France’s onerous labor laws and employment taxes push workers into “off the books” employment, and consumers tend to gravitate toward cheap labor. That’s especially common in industries where people pay other people directly, like for domestic work.

Imagine Marianne, a housekeeper. If Marianne does so as a “full employee,” the family employing her pays 28-40 euros ($30-$43) per hour, of which she keeps roughly 12-15 euros. ($13-$16). If Marianne is “off the books,” however, she charges what she wants and keeps every cent. As such, some workers, especially immigrants and refugees, work “off the books.”

Studies show that off-the-books labor represents more than 10.8% of France’s gross domestic product. Given the nature of off-the-books labor, it’s difficult to know exactly how many workers are paid off the books in any country.

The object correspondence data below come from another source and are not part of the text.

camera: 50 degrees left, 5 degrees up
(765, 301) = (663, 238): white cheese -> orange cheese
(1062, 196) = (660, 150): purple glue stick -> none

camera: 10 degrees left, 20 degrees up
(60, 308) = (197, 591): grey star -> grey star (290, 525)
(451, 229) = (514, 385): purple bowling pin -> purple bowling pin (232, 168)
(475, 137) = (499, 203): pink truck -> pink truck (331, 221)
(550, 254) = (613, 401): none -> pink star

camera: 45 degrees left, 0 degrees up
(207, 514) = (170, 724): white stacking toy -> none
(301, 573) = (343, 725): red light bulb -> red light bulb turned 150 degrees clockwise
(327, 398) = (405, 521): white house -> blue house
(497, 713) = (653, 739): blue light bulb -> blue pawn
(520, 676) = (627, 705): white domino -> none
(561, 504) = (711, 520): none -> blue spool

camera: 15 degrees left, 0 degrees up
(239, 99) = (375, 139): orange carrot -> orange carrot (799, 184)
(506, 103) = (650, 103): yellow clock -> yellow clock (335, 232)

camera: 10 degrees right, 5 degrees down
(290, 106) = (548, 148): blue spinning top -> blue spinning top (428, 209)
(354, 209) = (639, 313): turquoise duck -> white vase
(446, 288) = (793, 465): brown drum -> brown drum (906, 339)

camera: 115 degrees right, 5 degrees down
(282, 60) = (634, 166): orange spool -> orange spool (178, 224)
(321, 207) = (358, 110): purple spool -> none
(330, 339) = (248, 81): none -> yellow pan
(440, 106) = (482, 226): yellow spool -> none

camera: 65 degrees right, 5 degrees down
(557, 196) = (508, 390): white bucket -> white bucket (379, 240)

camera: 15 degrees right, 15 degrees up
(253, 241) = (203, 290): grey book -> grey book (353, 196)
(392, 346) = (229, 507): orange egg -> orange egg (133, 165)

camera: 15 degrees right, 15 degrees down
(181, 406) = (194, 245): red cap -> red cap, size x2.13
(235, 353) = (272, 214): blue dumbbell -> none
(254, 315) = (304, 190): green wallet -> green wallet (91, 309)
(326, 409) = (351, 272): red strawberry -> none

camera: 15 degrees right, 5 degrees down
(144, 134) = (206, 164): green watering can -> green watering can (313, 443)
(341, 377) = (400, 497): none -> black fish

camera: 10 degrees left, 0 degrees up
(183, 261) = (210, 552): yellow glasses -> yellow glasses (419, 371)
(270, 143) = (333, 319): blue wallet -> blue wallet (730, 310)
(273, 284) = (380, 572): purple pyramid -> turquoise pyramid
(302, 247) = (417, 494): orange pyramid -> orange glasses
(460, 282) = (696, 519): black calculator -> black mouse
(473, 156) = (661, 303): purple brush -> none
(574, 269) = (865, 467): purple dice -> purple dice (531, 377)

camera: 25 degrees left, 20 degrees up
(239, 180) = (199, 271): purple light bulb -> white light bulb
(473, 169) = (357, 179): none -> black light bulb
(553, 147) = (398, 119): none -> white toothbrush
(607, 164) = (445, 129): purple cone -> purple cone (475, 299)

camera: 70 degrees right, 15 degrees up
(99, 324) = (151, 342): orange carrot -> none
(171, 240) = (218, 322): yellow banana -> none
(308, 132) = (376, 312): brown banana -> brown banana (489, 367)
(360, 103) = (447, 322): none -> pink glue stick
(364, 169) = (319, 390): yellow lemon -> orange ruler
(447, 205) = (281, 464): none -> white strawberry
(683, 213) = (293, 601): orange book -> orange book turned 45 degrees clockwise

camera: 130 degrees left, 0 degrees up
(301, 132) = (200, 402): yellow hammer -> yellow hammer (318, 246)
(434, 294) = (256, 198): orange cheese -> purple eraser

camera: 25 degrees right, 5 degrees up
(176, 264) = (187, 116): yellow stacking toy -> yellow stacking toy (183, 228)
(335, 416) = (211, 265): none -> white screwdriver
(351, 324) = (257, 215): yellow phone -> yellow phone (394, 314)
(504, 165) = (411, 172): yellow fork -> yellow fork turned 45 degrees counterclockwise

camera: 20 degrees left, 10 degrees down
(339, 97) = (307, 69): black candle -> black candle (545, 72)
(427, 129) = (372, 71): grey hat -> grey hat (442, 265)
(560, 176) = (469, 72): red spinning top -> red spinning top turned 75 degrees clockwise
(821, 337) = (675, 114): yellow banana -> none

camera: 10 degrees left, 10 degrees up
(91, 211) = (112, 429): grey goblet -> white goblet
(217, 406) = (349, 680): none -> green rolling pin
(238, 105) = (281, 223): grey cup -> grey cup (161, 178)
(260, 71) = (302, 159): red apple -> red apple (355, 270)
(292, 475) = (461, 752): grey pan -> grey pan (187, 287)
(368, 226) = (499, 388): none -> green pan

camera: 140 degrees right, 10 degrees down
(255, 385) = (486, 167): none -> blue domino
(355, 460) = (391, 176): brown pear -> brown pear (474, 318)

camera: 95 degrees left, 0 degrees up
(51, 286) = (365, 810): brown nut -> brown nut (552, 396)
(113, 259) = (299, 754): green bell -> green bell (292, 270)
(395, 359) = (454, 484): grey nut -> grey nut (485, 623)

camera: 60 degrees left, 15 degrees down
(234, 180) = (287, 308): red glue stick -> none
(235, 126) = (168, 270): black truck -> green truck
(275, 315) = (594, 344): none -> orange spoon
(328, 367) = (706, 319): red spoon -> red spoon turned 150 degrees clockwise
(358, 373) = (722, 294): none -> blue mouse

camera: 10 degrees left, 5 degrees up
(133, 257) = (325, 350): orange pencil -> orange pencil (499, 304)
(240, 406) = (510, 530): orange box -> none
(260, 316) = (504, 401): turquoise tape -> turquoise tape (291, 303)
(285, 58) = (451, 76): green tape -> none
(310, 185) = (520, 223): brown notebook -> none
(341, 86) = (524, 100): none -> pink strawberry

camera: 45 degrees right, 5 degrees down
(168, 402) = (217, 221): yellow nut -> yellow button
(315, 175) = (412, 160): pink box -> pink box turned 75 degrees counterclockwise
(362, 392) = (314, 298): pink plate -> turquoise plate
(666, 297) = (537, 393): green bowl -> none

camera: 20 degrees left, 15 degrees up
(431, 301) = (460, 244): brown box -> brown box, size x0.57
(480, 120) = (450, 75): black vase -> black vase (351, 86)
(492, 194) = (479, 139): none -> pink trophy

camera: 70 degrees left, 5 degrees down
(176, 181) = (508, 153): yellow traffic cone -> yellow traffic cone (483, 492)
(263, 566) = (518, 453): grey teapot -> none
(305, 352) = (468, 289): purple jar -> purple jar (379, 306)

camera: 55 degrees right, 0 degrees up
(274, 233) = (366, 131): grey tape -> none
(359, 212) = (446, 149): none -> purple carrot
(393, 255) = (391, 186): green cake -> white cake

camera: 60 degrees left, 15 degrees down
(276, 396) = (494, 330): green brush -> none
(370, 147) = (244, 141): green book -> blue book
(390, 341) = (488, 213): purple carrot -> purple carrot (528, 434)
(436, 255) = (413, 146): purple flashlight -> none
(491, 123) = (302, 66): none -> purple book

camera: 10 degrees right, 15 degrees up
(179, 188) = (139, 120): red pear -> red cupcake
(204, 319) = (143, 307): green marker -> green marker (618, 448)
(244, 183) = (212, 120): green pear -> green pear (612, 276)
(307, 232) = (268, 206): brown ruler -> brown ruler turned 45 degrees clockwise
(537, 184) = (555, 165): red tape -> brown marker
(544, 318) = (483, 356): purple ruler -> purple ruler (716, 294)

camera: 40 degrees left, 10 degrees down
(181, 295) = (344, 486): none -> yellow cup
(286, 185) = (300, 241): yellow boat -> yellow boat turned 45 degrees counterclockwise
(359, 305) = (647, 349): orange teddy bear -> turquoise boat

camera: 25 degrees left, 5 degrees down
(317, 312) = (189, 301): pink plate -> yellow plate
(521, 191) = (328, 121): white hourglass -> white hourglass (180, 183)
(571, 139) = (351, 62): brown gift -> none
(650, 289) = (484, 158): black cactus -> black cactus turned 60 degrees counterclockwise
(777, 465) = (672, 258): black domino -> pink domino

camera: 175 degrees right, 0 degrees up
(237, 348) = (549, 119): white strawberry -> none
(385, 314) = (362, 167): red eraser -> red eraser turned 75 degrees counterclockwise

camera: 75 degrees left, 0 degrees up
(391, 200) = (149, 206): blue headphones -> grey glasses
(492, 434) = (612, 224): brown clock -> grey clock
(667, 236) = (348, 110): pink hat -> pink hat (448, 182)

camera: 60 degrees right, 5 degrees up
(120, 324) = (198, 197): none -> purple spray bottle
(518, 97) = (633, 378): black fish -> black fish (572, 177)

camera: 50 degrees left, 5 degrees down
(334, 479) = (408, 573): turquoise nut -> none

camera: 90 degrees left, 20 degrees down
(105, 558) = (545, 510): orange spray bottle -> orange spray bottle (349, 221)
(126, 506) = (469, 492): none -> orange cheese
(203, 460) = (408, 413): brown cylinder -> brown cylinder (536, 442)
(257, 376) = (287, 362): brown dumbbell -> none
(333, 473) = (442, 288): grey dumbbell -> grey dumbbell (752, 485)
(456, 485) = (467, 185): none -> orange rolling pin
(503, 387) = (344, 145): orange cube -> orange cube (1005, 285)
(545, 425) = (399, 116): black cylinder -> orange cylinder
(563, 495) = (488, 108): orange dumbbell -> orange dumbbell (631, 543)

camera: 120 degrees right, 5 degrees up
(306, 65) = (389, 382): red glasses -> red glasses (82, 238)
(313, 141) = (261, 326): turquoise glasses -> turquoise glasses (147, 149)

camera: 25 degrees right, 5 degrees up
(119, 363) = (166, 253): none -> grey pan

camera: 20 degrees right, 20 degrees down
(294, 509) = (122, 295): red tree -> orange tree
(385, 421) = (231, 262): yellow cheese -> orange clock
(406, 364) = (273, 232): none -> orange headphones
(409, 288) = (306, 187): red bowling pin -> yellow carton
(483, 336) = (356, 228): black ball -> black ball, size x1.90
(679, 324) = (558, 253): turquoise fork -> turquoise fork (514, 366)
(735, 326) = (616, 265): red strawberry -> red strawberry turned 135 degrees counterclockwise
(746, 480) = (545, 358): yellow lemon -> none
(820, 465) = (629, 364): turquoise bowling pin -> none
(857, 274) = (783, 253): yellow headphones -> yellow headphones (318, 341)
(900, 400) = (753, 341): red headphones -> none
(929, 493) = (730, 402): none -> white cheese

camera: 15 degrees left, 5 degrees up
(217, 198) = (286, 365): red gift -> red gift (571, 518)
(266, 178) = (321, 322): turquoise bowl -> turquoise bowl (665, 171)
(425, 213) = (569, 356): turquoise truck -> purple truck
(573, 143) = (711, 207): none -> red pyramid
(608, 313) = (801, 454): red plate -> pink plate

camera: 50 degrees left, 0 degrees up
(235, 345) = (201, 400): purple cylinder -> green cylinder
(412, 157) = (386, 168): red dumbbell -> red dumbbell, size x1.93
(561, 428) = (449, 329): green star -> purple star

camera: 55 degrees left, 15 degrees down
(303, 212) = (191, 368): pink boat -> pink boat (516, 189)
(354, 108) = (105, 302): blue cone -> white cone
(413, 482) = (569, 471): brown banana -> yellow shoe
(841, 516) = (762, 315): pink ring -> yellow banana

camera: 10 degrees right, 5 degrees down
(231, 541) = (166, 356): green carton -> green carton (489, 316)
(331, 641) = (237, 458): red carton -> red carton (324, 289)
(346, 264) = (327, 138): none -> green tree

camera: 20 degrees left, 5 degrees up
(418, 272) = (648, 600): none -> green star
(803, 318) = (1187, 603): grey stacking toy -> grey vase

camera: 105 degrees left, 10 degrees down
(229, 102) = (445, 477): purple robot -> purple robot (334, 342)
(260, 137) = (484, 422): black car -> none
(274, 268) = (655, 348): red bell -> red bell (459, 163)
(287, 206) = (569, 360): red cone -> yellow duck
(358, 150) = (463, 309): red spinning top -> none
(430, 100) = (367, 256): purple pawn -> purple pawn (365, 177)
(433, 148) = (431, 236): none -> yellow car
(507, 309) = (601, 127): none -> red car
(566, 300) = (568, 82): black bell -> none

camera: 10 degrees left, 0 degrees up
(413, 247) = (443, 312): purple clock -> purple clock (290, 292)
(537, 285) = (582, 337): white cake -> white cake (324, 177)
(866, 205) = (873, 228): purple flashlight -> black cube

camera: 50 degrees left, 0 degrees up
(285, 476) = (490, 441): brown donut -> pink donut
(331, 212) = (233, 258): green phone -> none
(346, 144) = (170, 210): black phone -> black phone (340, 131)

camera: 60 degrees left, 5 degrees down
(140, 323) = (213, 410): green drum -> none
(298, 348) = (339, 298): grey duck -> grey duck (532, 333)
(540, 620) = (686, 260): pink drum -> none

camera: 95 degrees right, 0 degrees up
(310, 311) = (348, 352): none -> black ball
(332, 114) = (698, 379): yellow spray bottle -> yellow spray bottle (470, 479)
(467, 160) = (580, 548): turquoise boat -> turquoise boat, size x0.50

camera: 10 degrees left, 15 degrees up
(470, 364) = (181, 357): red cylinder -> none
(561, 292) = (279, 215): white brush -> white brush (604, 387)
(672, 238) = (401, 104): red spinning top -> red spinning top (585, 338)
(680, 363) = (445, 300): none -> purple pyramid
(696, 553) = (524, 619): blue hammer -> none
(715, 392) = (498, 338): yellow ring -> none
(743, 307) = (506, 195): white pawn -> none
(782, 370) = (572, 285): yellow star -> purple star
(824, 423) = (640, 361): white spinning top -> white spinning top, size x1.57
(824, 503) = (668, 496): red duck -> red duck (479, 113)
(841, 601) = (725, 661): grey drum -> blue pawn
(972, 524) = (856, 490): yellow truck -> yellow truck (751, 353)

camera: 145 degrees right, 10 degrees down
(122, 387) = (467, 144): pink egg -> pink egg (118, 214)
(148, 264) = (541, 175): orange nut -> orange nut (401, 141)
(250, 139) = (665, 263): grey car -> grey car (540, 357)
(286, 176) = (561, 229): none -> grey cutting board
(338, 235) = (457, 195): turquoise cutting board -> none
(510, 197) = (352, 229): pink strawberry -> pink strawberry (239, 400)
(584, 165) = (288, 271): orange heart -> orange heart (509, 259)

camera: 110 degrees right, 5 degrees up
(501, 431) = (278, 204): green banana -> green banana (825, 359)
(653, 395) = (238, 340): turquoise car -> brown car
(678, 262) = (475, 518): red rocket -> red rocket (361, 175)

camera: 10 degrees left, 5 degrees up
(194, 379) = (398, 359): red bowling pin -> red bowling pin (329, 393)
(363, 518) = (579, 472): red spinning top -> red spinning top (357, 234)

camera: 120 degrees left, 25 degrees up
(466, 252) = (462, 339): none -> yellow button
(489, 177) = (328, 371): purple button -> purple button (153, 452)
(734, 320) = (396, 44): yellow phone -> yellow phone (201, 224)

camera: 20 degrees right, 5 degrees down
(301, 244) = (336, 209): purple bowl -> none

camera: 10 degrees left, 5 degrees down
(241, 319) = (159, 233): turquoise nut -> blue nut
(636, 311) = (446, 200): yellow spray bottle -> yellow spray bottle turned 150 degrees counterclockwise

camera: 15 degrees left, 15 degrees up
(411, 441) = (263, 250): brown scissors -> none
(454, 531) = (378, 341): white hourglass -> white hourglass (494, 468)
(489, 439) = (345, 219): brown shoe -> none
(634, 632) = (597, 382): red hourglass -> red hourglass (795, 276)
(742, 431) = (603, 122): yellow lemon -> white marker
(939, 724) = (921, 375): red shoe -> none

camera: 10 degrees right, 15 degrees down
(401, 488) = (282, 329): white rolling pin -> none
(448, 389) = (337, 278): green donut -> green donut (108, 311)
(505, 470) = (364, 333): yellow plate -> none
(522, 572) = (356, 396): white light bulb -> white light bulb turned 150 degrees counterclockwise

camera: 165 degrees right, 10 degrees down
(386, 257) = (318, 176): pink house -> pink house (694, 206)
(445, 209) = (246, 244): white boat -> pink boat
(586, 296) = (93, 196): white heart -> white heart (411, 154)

But in general, the higher the tax and regulatory burdens of employment, the greater the incentive to evade them. 

Workers, especially those who are vulnerable or economically disadvantaged, ought keep as much of their paychecks as possible. But France’s bloated government is more interested in protecting people from themselves and, in the process, limits flexibility and freedom for those who need it most.

There’s no simple answer to providing the best services to the greatest number of people. But France shows that government one-size-fits-all policies are not the answer, nor are they “free.”

Americans on the right and left call for “free” services like health care. President Joe Biden’s 2021 American Families Plan boasted “free” education, including universal preschool. The conservative CEO of Americans United for Life called for making childbirth “free,” but I hope she is prepared to spend the money needed to make it “free” and is aware of the effect that government funding can have on access to resources, individual choice, and quality of care.

From across the Atlantic, I see America moving toward a European model, in which services are government-controlled. But for America to live up to its promise of being conceived in liberty, we must put responsibility in the hands of individuals and families.